Recorded information:
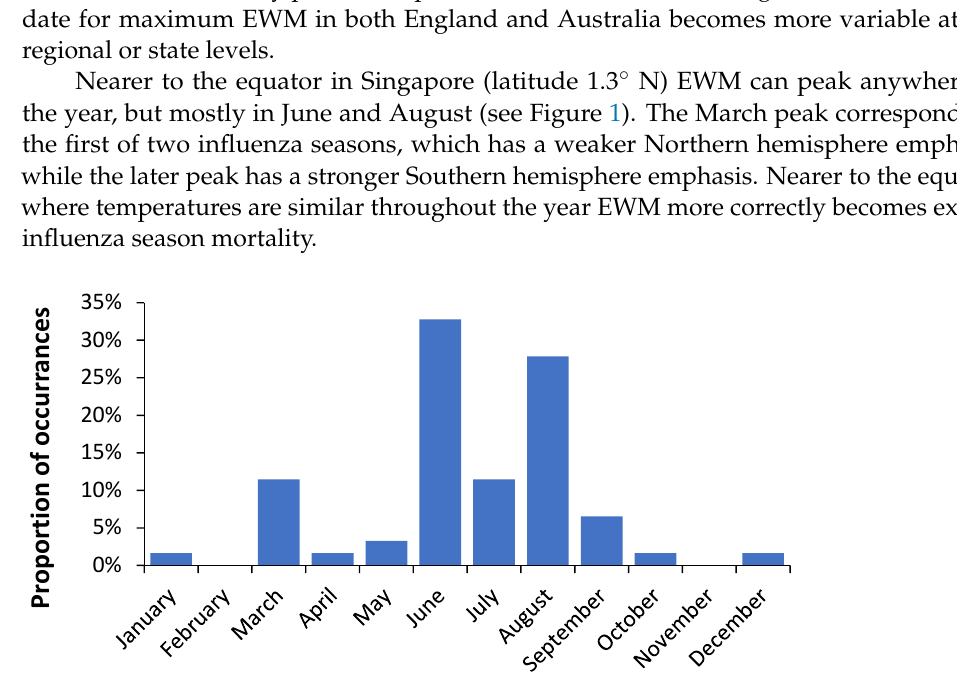
Figure 1. Month at which a rolling EWM (Excess Winter Mortality) calculation reaches a maximum in Singapore, 1960 to 2020.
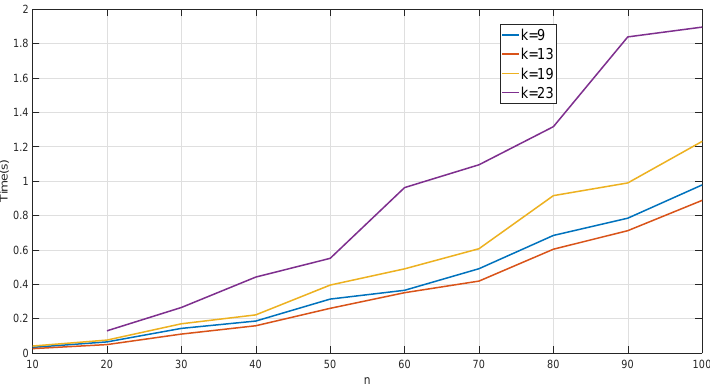
Figure 2. Calculation time with different dimensions when the diagonal number k = 9,13,19,23.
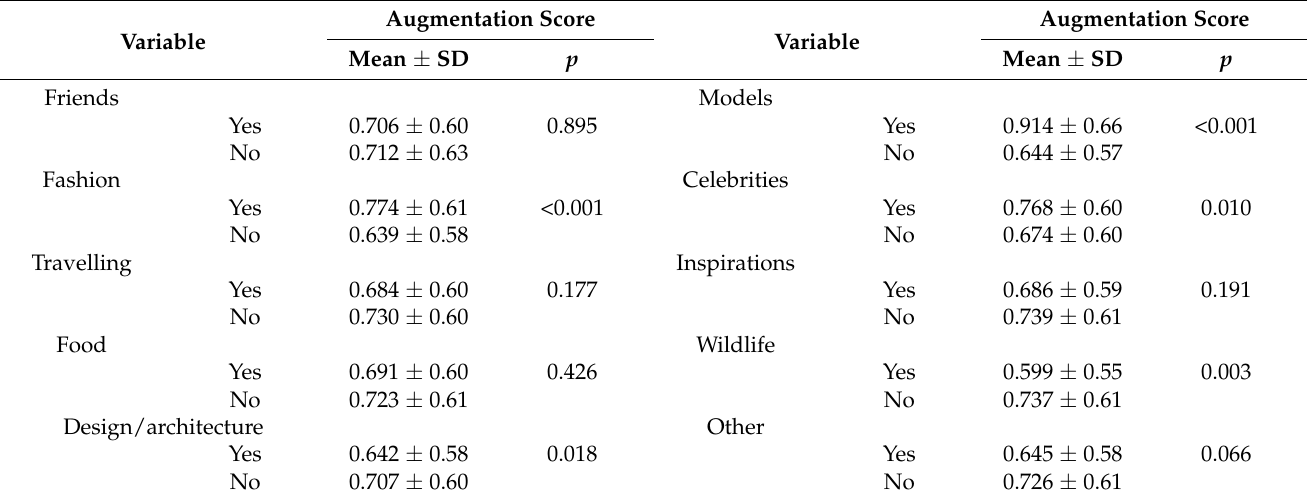
Table 6. Multinomial logistic regression analysis of association between searched Instagram content categories and augmentation score. Variable p OR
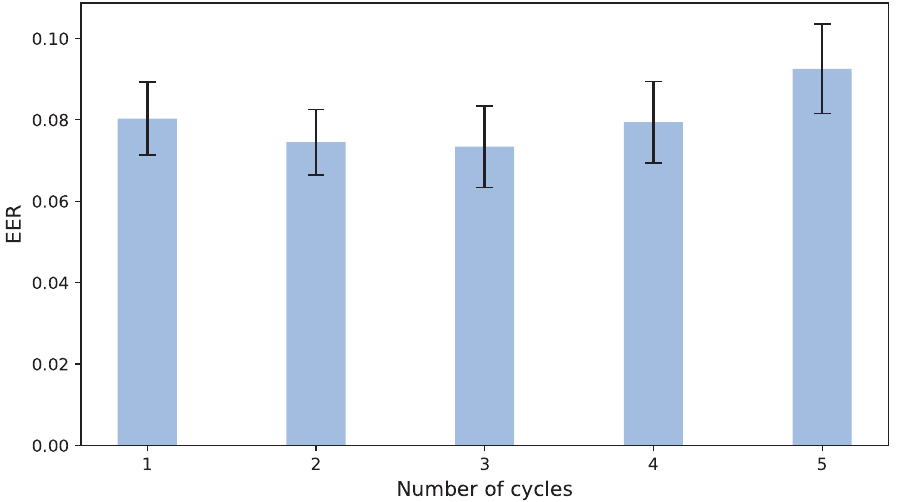
Figure 6. The average error rate under different number of cycles.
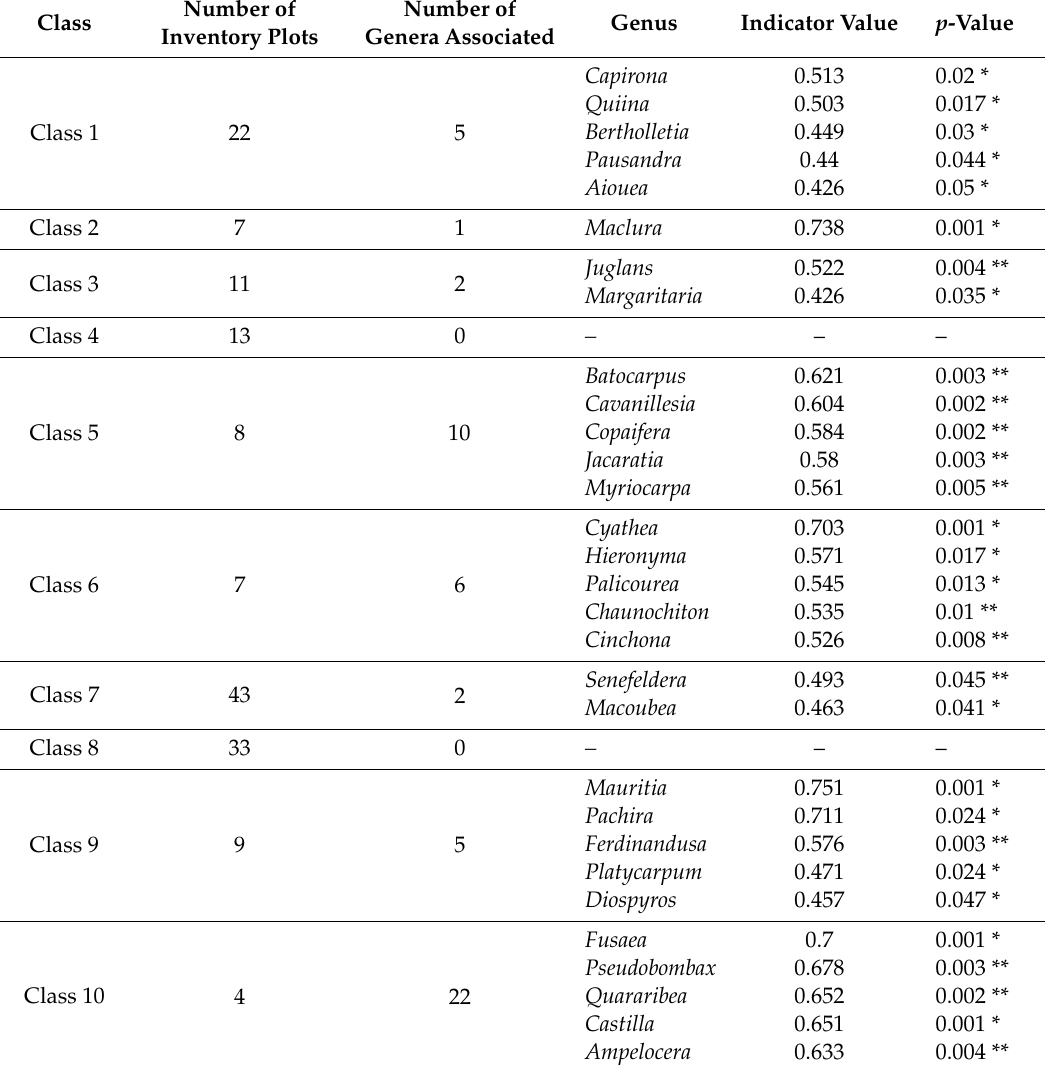
Table 3. Indicator analysis of 463 genera in relation to the classification of the floristic composition of trees in Peruvian Amazonia (see Figure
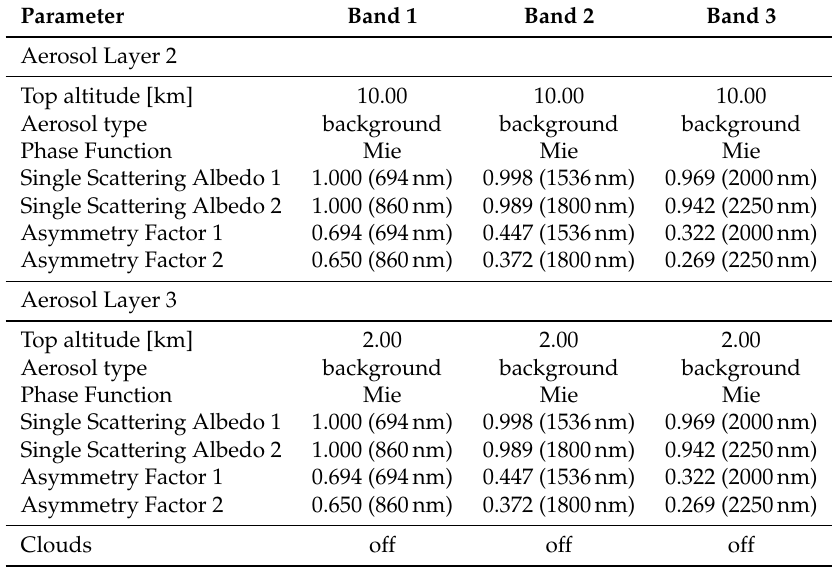
Table A8. Scattering parameters of scenario Rayleigh+Aerosol BG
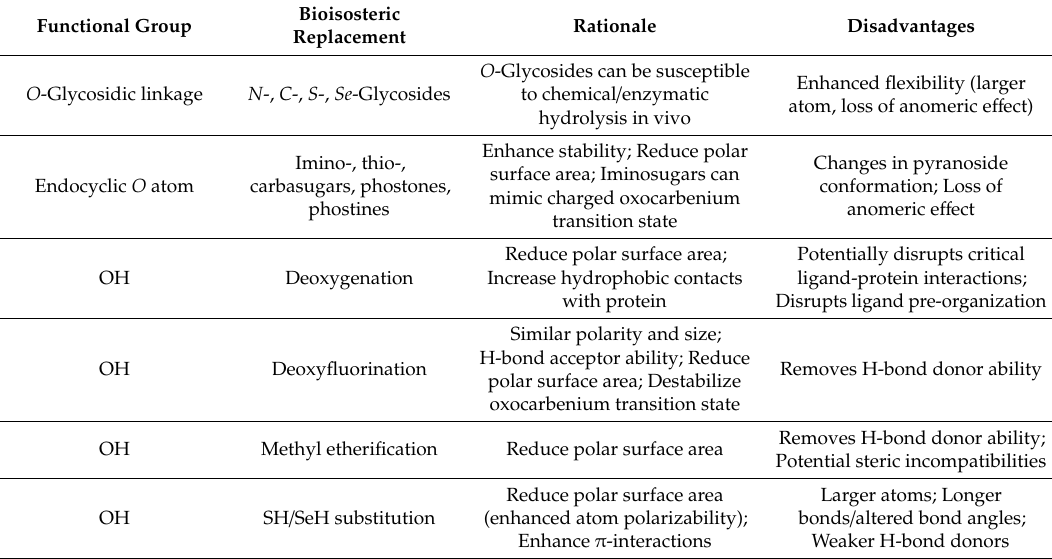
Table 1. A summary of the di ff erent bioisosteres of carbohydrate functional groups discussed in this review, including the rationale behind the selected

Goal of the exercise:
A word-for-word repetition of the data above, without pictures, is the expected answer.

Completed task:
Figure 1. Month at which a rolling EWM (Excess Winter Mortality) calculation reaches a maximum in Singapore, 1960 to 2020.
Figure 2. Calculation time with different dimensions when the diagonal number k = 9,13,19,23.
Table 6. Multinomial logistic regression analysis of association between searched Instagram content categories and augmentation score. Variable p OR
Figure 6. The average error rate under different number of cycles.
Table 3. Indicator analysis of 463 genera in relation to the classification of the floristic composition of trees in Peruvian Amazonia (see Figure
Table A8. Scattering parameters of scenario Rayleigh+Aerosol BG
Table 1. A summary of the di ff erent bioisosteres of carbohydrate functional groups discussed in this review, including the rationale behind the selected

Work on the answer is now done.